Data records:
++++++++++++++++++++
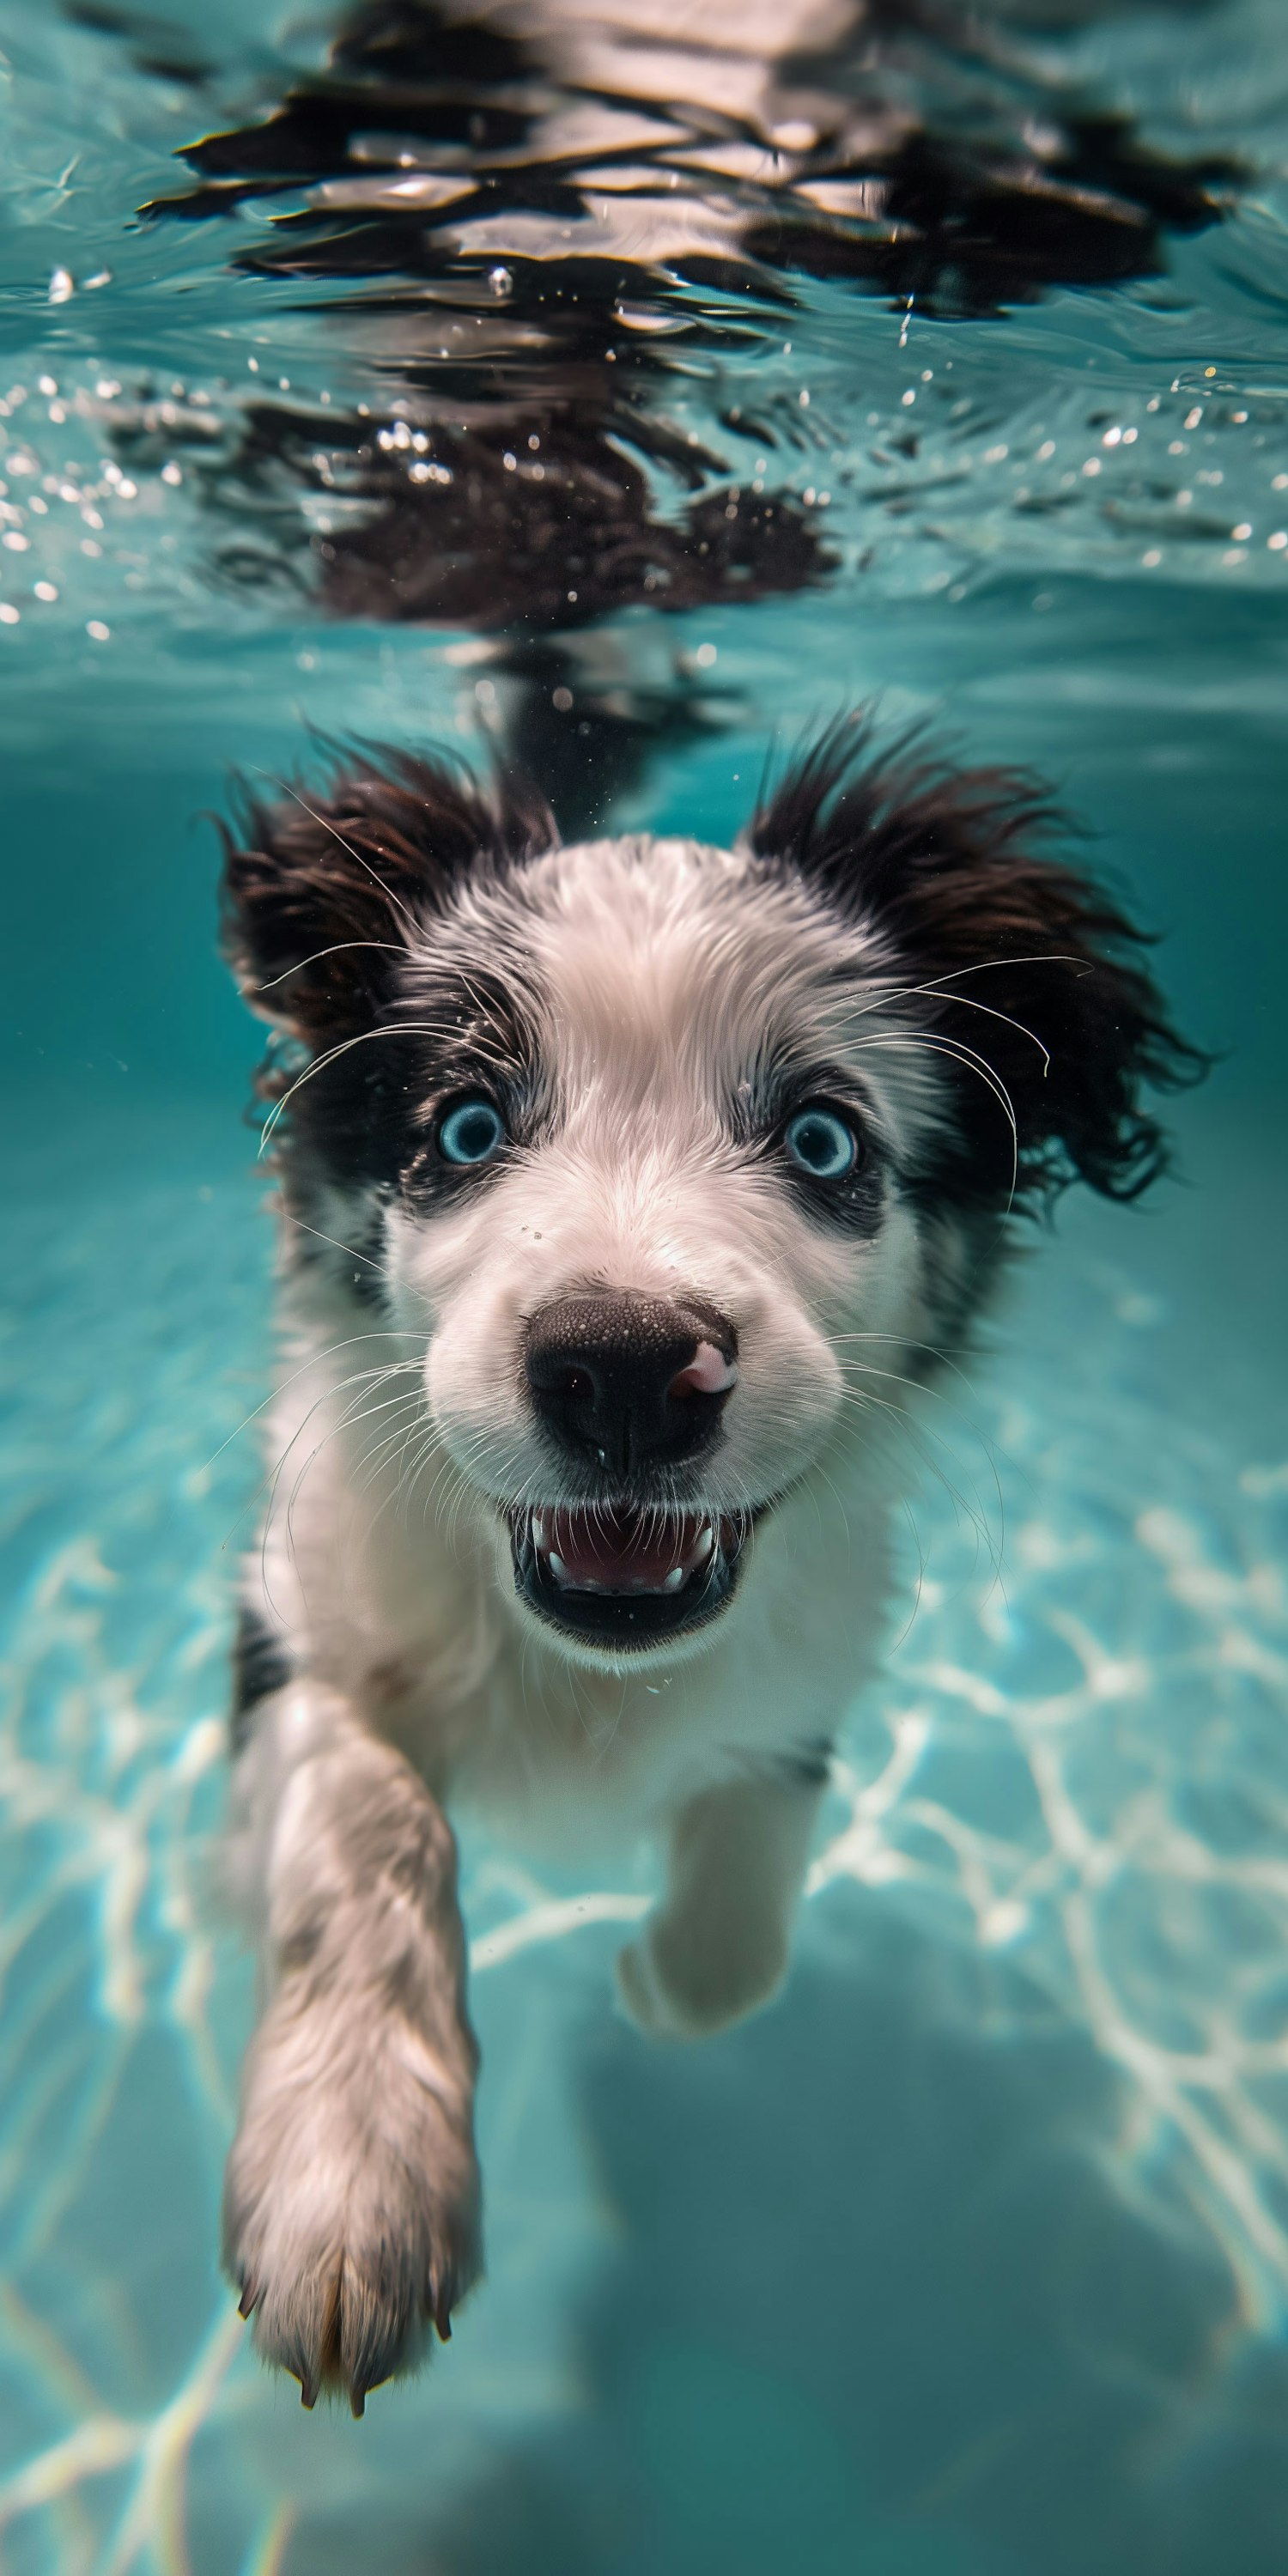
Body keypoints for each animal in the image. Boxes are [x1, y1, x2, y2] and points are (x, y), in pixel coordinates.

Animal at [214, 721, 1195, 2411]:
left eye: (822, 1139)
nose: (620, 1373)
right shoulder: (301, 1618)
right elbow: (365, 1822)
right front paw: (354, 2183)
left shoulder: (811, 1653)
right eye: (466, 1129)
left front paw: (661, 1985)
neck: (587, 1660)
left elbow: (751, 1888)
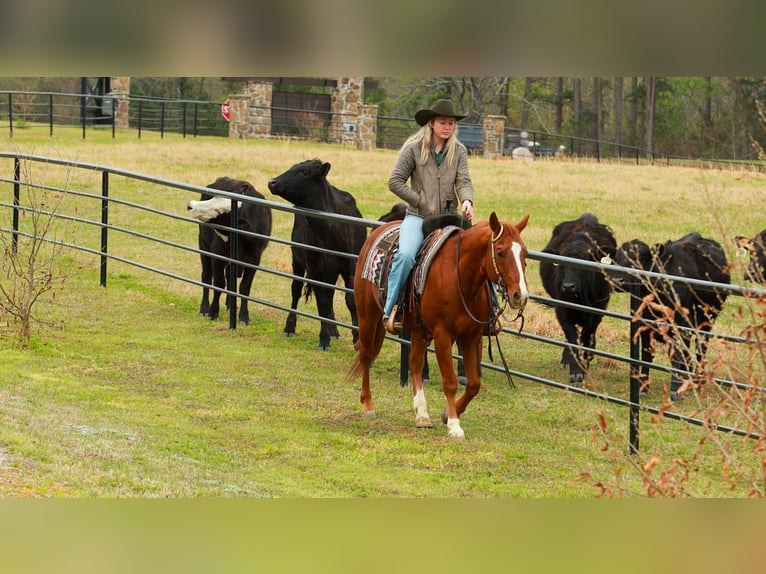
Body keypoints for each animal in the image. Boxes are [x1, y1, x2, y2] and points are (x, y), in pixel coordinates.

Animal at [347, 211, 530, 439]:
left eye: (525, 253)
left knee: (415, 365)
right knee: (366, 355)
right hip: (367, 315)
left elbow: (474, 384)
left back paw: (422, 415)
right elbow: (450, 382)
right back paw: (367, 406)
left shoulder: (472, 336)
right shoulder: (443, 335)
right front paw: (454, 425)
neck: (458, 275)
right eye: (500, 252)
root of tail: (378, 231)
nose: (520, 296)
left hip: (418, 330)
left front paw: (447, 414)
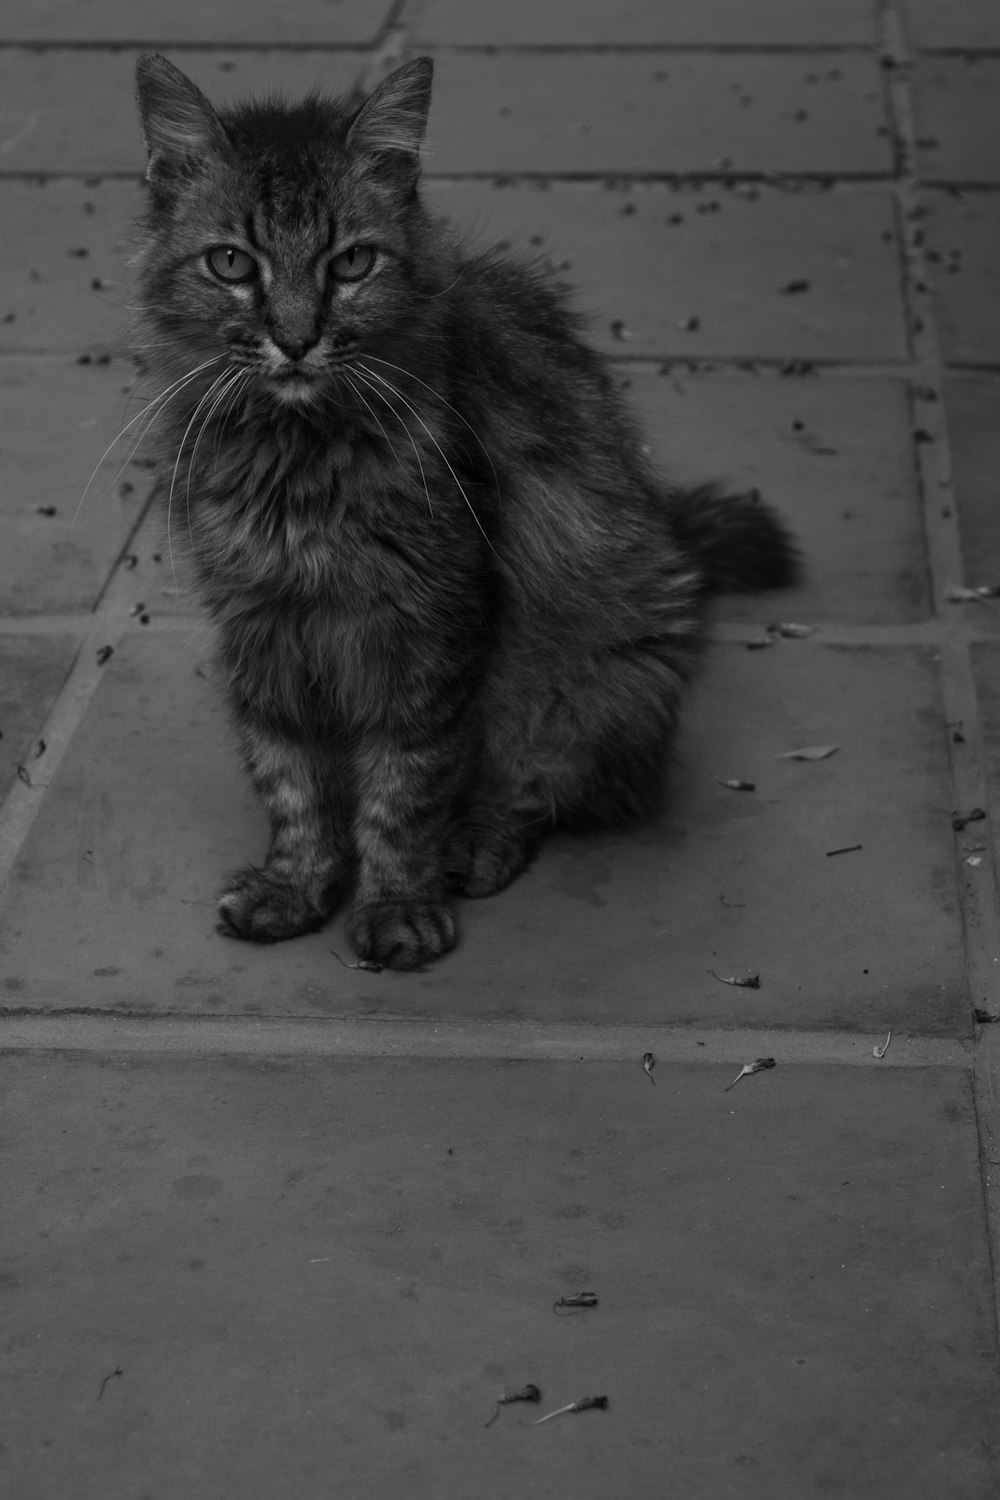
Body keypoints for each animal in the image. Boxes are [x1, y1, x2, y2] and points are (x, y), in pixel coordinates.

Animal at [131, 49, 797, 972]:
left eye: (351, 264)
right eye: (231, 264)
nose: (296, 339)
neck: (296, 461)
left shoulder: (430, 621)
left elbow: (404, 784)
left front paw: (398, 904)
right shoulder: (259, 623)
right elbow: (291, 776)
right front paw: (297, 885)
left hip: (597, 674)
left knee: (540, 793)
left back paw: (471, 846)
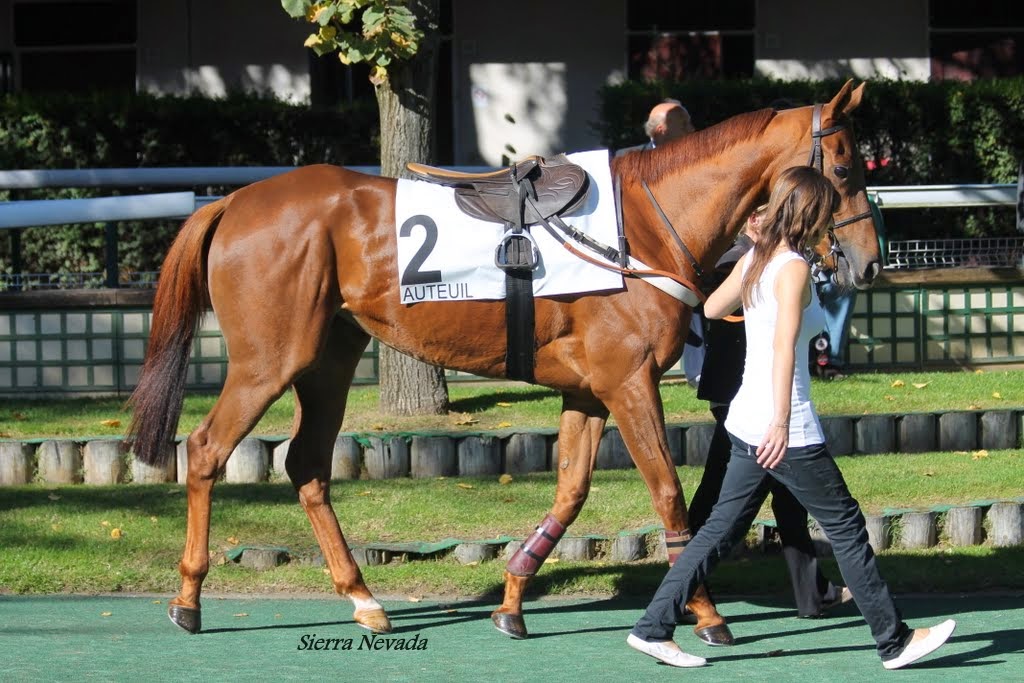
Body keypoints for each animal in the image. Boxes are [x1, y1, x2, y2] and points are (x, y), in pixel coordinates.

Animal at [130, 81, 880, 647]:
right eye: (846, 168)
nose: (869, 261)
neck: (642, 223)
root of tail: (235, 201)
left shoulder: (591, 390)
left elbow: (570, 491)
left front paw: (514, 598)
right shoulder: (630, 382)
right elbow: (668, 493)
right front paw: (705, 612)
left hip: (328, 359)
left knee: (307, 465)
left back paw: (364, 598)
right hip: (268, 361)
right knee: (206, 449)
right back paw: (189, 597)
++++++++++++++++++++
The problem: Because only one stretch of the records is wanted, please output the lines from the one holding "nose: (520, 296)" through the one holding "left back paw: (471, 846)" exactly, both included, and leave every picture out.

Output of the exercise:
nose: (520, 296)
left hip: (418, 330)
left front paw: (447, 414)
Body keypoints for each animal in the image. Boxes are [x1, y1, x2, y2] and points are (x, y), in pixel coordinates.

Animal at [131, 49, 797, 972]:
left eye: (351, 264)
right eye: (231, 264)
nose: (296, 339)
neck: (296, 461)
left shoulder: (430, 621)
left elbow: (404, 784)
left front paw: (398, 904)
right shoulder: (259, 623)
right elbow: (291, 776)
right front paw: (297, 885)
left hip: (597, 674)
left knee: (540, 793)
left back paw: (471, 846)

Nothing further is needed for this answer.